I have a list of items I want to buy. The items are offered by different shops and different prices. The shops have individual delivery costs. I'm looking for an optimal shopping strategy (and a java library supporting it) to purchase all of the items with a minimal total price.
Example:
- Item1 is offered at Shop1 for $100, at Shop2 for $111.
- Item2 is offered at Shop1 for $90, at Shop2 for $85.
- Delivery cost of Shop1: $10 if total order < $150; $0 otherwise
- Delivery cost of Shop2: $5 if total order < $50; $0 otherwise
- If I buy Item1 and Item2 at Shop1 the total cost is $100 + $90 +$0 = $190.
- If I buy Item1 and Item2 at Shop2 the total cost is $111 + $85 +$0 = $196.
- If I buy Item1 at Shop1 and Item2 at Shop2 the total cost is $100 + $10 + $85 + $0 = 195.

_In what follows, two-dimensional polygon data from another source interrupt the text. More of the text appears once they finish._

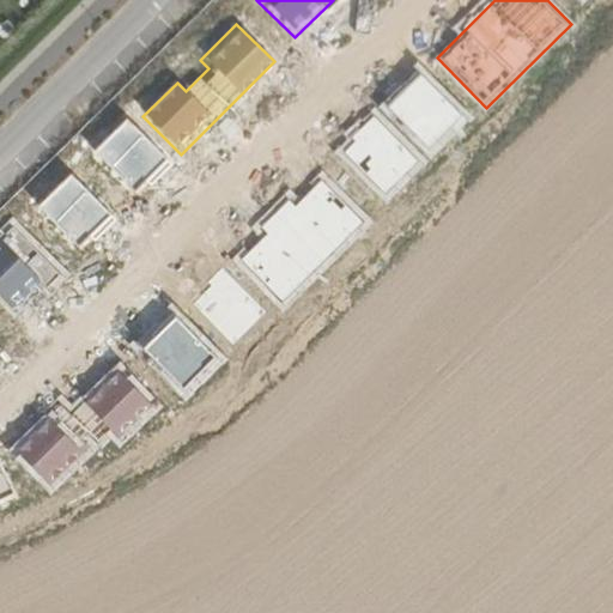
[(463,119),(420,77),(389,108),(432,151),(463,119)]
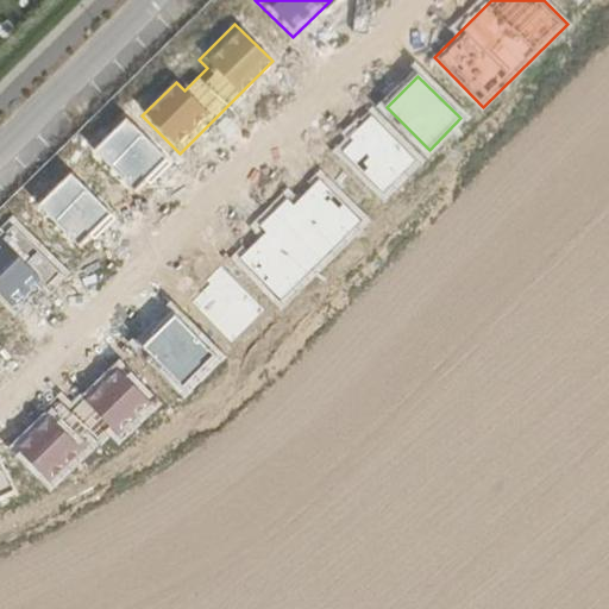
[(169,159),(126,117),(95,148),(95,149),(138,190),(169,159)]
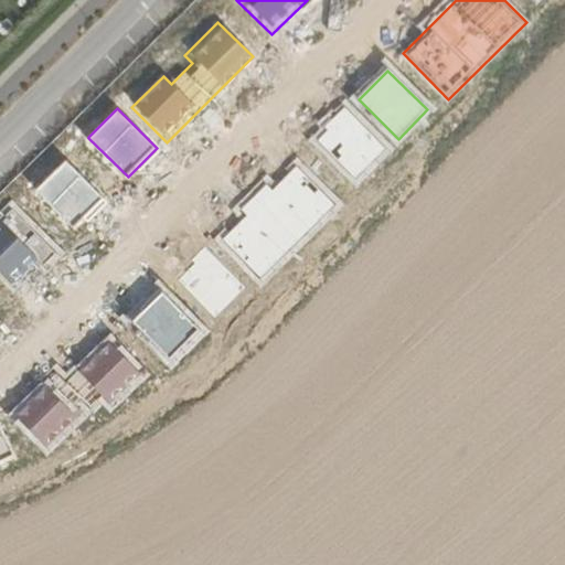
[(384,149),(345,109),(316,138),(355,178),(384,149)]
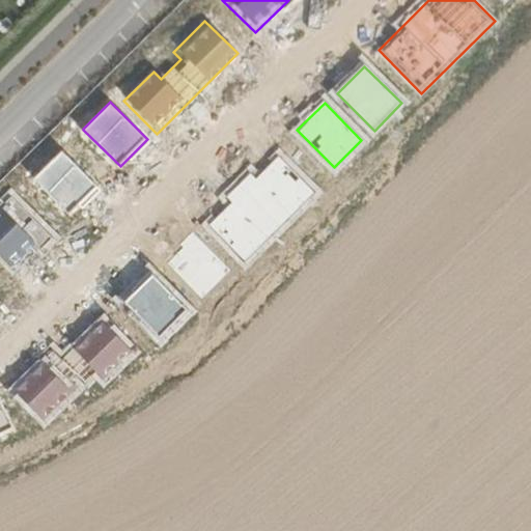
[(276,148),(202,220),(245,263),(318,192),(276,148)]
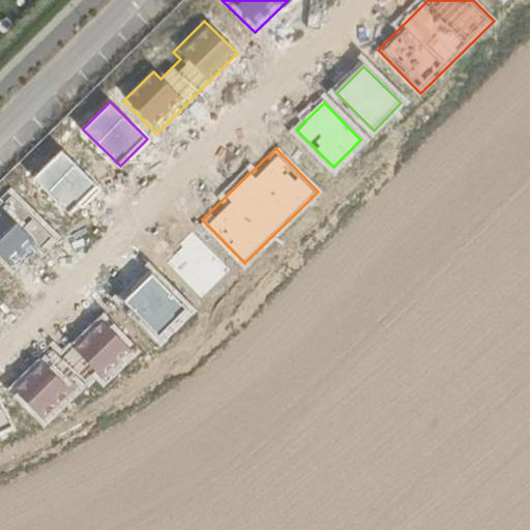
[(97,187),(60,150),(33,177),(70,214),(97,187)]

I get the minimal price if I order Item1 and Item2 at Shop1: $190
What I tried so far
I asked another question before that led me to the field of constraint programming. I had a look at cream and choco, but I did not figure out how to create a model to solve my problem.
| shop1 | shop2 | shop3 | ...
-----------------------------------------
item1 | p11 | p12 | p13 |
item2 | p21 | p22 | p23 |
. | | | |
. | | | |
-----------------------------------------
shipping | s1 | s2 | s3 |
limit | l1 | l2 | l3 |
-----------------------------------------
total | t1 | t2 | t3 |
-----------------------------------------
My idea was to define these constraints:
- each price "p xy" is defined in the domain (0, c) where c is the price of the item in this shop
- only one price in a line should be non zero
- if one or more items are bought from one shop and the sum of the prices is lower than limit, then add shipping cost to the total cost
- shop total cost is the sum of the prices of all items in a shop
- total cost is the sum of all shop totals
The objective is "total cost". I want to minimize this.
In cream I wasn't able to express the "if then" constraint for conditional shipping costs.
In choco these constraints exist, but even for 5 items and 10 shops the program was running for 10 minutes without finding a solution.
Question
How should I express my constraints to make this problem solvable for a constraint programming solver?